Perry works four days a week. She makes $11 an hour. (Experienced line cooks at Gather make $14-16 an hour.) Her shift starts at 1 or 2 p.m. and she usually works until 10 or 11 p.m. She and Chappell sit down at least once a month to look at the list of skills she’s supposed to be acquiring – everything from using a knife properly to preparing stocks and sauces – and decide where they should focus next.
“Each week I do something different,” she said, “but mostly I come in and work at the garde manger station. I build salads and desserts.”
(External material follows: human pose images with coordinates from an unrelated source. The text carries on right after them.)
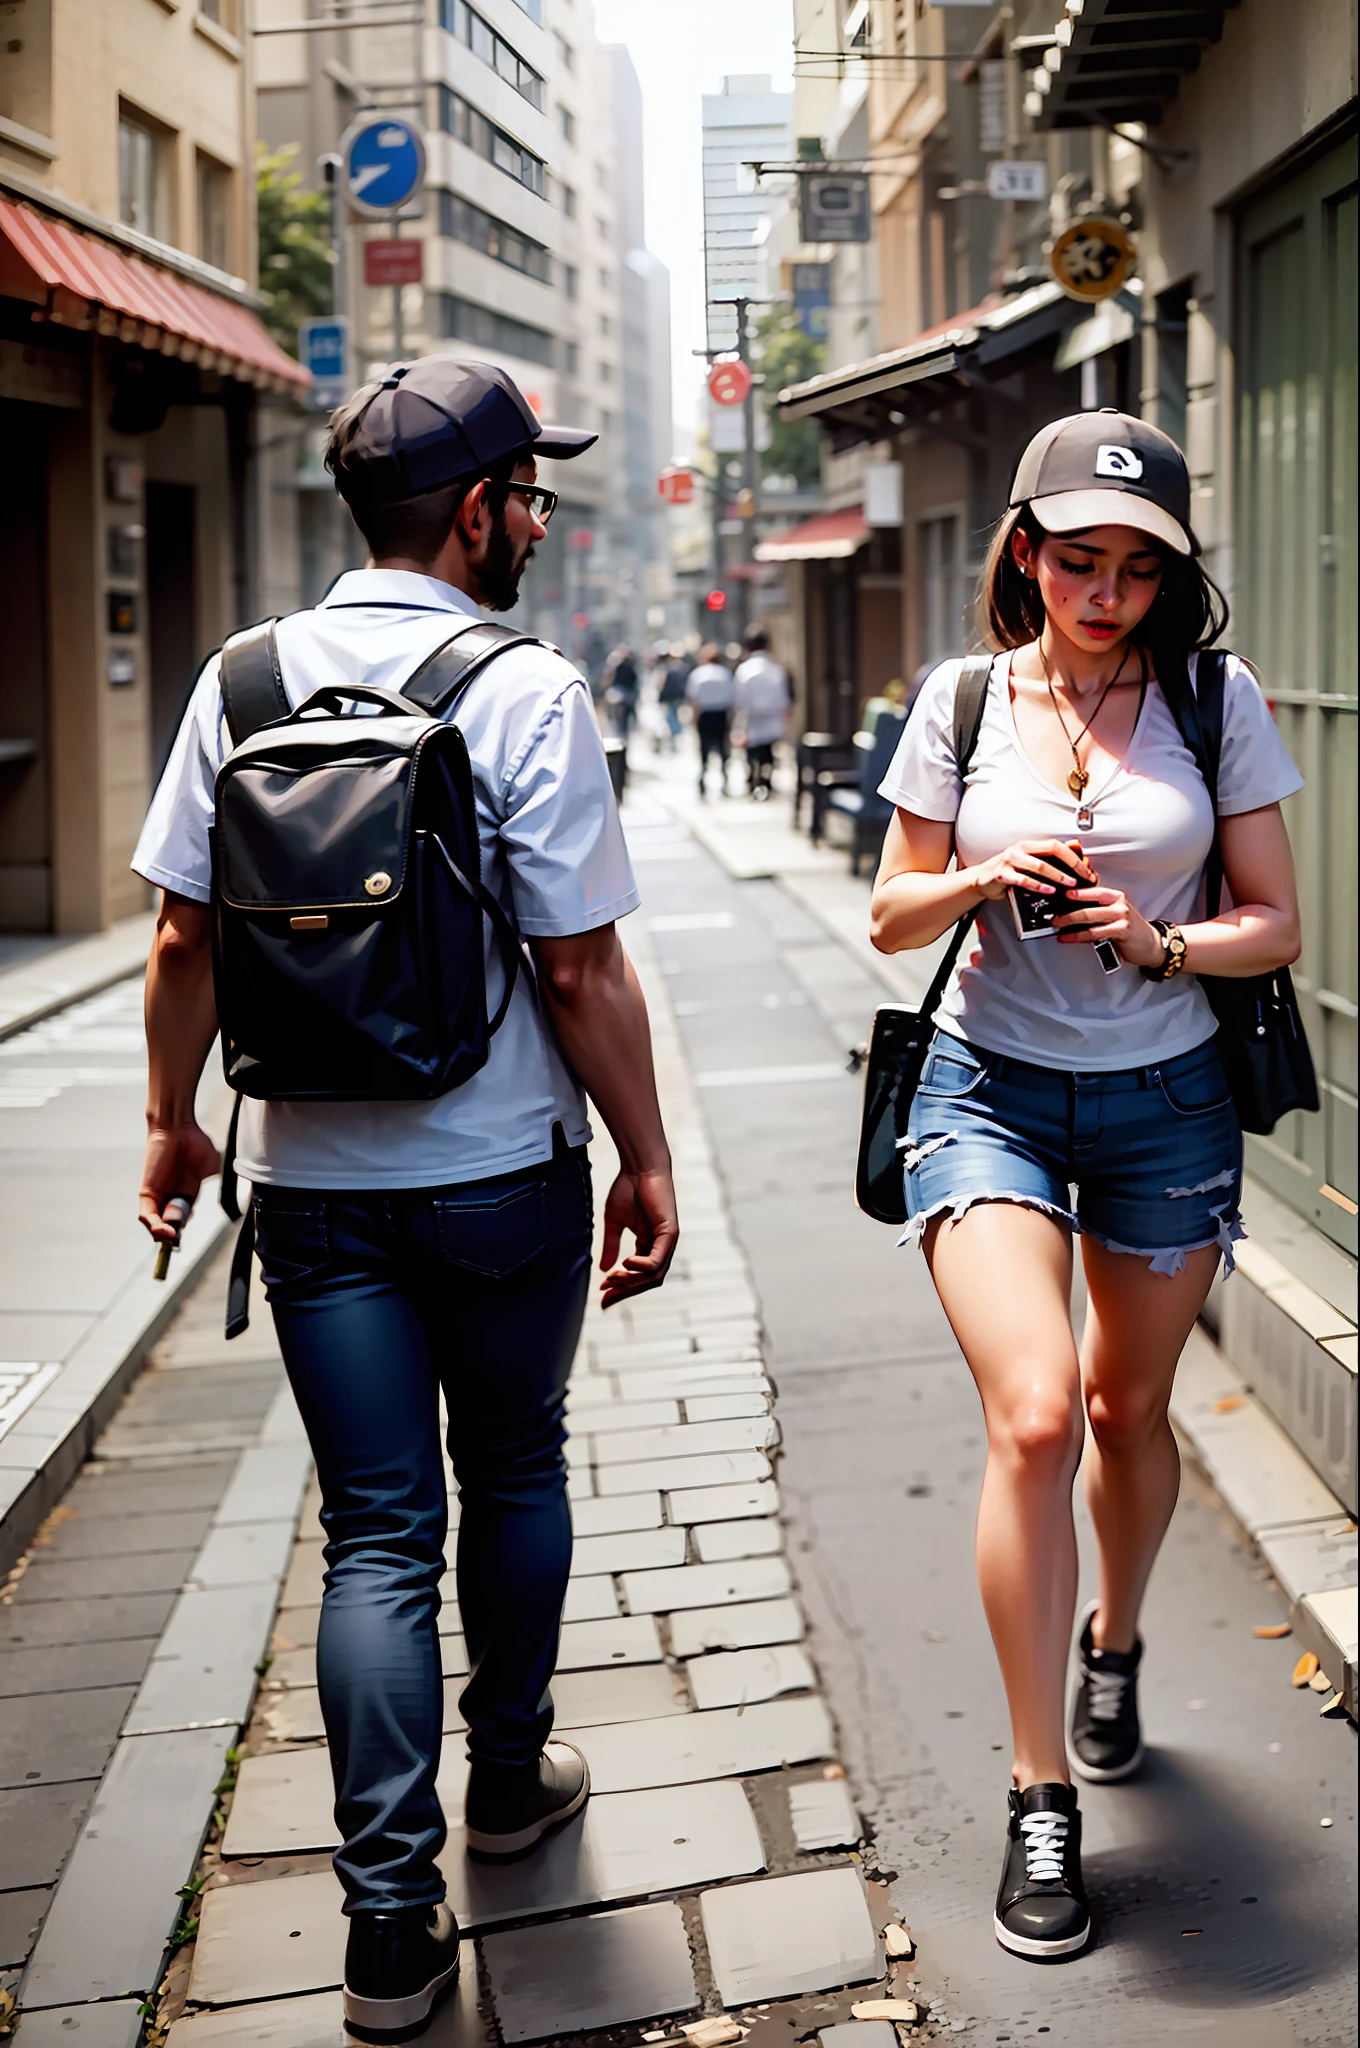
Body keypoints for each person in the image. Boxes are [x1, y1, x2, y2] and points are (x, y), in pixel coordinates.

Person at [132, 358, 680, 2042]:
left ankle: (385, 1926)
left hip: (314, 1192)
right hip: (500, 1170)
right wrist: (648, 1154)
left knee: (375, 1527)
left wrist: (174, 1122)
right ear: (474, 513)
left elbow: (178, 939)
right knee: (509, 1459)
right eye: (532, 494)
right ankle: (508, 1783)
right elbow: (579, 967)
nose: (539, 519)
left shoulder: (240, 678)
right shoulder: (524, 686)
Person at [869, 410, 1303, 1963]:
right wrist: (983, 880)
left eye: (1133, 566)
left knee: (1129, 1411)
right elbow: (890, 915)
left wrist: (1157, 938)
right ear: (1026, 552)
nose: (1102, 590)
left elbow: (1277, 925)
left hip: (1168, 1101)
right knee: (1039, 1413)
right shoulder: (963, 698)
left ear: (1168, 578)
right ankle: (1038, 1785)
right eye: (1076, 558)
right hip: (983, 1090)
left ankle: (1115, 1637)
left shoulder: (1213, 696)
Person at [734, 627, 792, 799]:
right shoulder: (776, 669)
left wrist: (737, 724)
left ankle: (754, 780)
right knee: (768, 752)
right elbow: (784, 700)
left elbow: (739, 700)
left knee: (753, 753)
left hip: (751, 719)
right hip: (772, 719)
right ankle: (765, 780)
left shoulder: (744, 670)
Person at [686, 641, 736, 797]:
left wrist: (694, 719)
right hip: (720, 714)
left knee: (704, 749)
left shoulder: (698, 674)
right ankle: (724, 779)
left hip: (705, 715)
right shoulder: (725, 674)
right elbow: (731, 700)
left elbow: (693, 700)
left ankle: (703, 779)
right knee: (722, 749)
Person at [657, 642, 690, 751]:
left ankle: (675, 735)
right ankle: (675, 736)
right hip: (676, 696)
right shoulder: (681, 667)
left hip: (672, 697)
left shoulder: (672, 668)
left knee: (671, 716)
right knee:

Perry has got about six weeks under her belt as an apprentice. She likes it so much, she plans to transfer from UMaine so she can complete her final college semester at the University of Southern Maine in Portland and keep working at Gather without interruption. Though she hasn’t figured out the exact shape of her long-term plans, she knows she wants to be in the kitchen. Maybe she’ll become a restaurant chef, maybe she’ll go into catering.
For now, she is happy where she is, discovering her talents in the kitchen.